O ex-deputado estadual Thiago Raimundo de Oliveira Santos, conhecido como TH Joias, foi considerado réu na Justiça Federal sob suspeita de envolvimento com o Comando Vermelho (CV), a maior facção criminosa do Rio de Janeiro. Sua prisão ocorreu em setembro de 2025 durante a Operação Zargun, que investigava uma organização criminosa ligada ao tráfico de armas, drogas e corrupção.
Na época da prisão, TH Joias era suplente na Assembleia Legislativa do Estado do Rio de Janeiro (Alerj). Após sua detenção, o titular do mandato retornou ao cargo, e TH perdeu sua posição na Assembleia.
O Ministério Público Federal (MPF) denunciou TH Joias, que agora enfrenta a Justiça ao lado de outros cinco réus: Gabriel Dias de Oliveira, conhecido como “Índio”, e Luciano Martiniano da Silva, o “Pezão”, ambos integrantes de uma organização criminosa no Complexo do Alemão; Luiz Eduardo Cunha Gonçalves, o “Dudu”, empresário apontado na denúncia; Alessandro Pitombeira Carracena, ex-secretário estadual de Esportes; e Gustavo Stteel, delegado da Polícia Federal.
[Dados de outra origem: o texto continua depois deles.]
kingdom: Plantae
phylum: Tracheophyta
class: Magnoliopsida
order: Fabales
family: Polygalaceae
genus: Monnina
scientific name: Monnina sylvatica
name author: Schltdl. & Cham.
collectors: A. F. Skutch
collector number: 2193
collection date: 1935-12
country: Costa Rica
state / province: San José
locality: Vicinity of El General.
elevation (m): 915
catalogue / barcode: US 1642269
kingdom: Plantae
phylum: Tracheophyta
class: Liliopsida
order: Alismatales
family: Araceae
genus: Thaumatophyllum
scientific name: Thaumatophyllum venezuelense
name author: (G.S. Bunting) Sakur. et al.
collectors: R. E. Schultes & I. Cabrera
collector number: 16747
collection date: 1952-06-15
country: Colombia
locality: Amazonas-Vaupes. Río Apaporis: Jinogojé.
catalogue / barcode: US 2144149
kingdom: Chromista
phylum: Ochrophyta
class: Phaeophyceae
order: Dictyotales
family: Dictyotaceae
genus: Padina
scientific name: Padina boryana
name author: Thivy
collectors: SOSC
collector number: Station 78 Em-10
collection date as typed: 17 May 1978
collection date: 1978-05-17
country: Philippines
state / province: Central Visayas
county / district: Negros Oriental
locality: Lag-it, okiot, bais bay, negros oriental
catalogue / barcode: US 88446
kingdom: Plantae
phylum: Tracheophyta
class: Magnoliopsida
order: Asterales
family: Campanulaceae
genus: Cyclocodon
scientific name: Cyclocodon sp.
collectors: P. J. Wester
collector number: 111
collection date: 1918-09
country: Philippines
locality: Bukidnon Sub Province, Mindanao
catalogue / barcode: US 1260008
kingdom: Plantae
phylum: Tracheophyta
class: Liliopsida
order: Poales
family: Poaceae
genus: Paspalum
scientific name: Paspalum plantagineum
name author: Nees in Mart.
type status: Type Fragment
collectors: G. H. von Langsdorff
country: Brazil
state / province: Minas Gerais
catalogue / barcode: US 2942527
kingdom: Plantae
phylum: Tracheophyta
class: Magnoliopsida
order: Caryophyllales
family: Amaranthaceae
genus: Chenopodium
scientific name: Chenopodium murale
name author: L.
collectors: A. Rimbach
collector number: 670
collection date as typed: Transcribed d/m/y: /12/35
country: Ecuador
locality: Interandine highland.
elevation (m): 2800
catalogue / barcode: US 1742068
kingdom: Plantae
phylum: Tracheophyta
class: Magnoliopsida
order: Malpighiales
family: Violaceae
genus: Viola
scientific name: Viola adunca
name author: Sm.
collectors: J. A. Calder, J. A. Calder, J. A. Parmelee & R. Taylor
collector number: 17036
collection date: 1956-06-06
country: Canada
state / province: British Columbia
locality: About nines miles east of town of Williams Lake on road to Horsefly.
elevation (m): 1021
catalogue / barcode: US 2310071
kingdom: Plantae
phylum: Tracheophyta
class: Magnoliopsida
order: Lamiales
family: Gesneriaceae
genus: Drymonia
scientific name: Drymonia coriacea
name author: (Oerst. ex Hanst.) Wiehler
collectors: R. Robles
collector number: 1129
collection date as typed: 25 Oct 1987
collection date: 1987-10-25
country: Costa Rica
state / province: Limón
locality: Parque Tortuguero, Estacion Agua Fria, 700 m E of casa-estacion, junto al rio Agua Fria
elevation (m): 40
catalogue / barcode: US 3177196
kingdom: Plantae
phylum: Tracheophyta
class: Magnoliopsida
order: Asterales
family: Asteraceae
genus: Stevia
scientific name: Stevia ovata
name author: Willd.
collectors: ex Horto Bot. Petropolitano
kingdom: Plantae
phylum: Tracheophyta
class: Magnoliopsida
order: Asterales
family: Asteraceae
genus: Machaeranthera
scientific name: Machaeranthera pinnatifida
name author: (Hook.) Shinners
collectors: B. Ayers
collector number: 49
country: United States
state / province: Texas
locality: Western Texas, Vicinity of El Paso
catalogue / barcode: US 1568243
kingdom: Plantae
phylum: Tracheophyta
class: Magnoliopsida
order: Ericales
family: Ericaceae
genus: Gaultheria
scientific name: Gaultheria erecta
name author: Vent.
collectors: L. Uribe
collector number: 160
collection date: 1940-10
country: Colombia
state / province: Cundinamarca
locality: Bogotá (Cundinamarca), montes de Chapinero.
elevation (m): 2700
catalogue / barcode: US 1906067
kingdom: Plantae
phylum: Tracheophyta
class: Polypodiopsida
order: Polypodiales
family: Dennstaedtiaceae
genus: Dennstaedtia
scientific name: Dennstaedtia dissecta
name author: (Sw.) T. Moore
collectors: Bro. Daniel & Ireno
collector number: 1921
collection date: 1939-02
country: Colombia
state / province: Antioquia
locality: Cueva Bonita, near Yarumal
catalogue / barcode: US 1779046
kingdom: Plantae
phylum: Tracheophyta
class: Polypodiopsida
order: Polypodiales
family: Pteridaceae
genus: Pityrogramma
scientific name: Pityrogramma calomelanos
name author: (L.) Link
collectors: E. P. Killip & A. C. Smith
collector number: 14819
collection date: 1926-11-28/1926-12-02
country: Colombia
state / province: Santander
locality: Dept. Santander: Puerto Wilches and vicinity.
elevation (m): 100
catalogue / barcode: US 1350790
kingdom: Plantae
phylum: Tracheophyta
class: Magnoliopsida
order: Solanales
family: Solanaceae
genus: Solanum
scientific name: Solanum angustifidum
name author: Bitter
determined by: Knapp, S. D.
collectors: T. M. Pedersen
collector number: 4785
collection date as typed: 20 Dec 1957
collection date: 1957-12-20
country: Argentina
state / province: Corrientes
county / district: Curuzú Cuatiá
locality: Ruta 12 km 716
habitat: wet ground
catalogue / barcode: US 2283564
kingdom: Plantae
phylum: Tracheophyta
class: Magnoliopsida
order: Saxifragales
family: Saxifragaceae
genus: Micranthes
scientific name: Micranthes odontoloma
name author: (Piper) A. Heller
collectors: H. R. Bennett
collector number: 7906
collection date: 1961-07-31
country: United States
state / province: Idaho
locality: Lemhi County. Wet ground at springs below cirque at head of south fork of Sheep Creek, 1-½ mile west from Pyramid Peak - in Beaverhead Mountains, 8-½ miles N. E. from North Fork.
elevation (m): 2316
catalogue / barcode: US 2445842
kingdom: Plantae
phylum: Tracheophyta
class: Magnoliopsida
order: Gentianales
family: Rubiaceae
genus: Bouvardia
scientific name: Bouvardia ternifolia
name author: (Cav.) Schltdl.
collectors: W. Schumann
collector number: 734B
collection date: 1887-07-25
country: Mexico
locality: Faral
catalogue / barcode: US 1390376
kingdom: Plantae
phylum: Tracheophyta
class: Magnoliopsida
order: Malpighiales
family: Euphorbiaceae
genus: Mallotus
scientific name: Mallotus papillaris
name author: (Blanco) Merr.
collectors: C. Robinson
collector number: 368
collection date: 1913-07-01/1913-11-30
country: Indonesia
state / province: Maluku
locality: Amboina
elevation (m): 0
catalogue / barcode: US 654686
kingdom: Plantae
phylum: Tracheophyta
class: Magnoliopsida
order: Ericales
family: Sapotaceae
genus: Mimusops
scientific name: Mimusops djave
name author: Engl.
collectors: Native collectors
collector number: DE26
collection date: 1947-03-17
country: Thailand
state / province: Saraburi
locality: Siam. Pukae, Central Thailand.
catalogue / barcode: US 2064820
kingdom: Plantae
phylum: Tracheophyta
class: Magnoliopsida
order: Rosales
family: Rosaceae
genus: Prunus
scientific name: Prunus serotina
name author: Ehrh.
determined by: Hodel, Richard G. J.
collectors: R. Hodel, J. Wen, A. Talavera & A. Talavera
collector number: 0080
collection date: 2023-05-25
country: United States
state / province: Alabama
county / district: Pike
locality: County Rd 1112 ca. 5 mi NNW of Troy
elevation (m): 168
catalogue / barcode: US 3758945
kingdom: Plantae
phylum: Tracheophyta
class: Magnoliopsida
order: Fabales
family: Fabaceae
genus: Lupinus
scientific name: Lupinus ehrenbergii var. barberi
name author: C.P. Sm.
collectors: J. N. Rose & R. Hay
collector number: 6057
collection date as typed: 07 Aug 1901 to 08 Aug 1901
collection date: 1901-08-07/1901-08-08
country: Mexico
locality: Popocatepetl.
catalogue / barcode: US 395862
A decisão do Tribunal Regional Federal (TRF) manteve a prisão preventiva dos réus, exceto para Gustavo Stteel, que receberá medida de prisão domiciliar com restrições e monitoramento eletrônico, além de ser afastado do cargo na PF. TH Joias será transferido para uma penitenciária federal, enquanto Pezão permanece foragido.
Os réus irão enfrentar acusações que incluem organização criminosa, tráfico de drogas, comércio ilegal de armas, corrupção, além de posse ou porte de armas de uso restrito. A investigação revela que TH Joias atuava como articulador entre a quadrilha e agentes públicos, participando de negociações relacionadas a tráfico de drogas e armas. Ele utilizava seu gabinete para acomodar indicações da facção criminosa.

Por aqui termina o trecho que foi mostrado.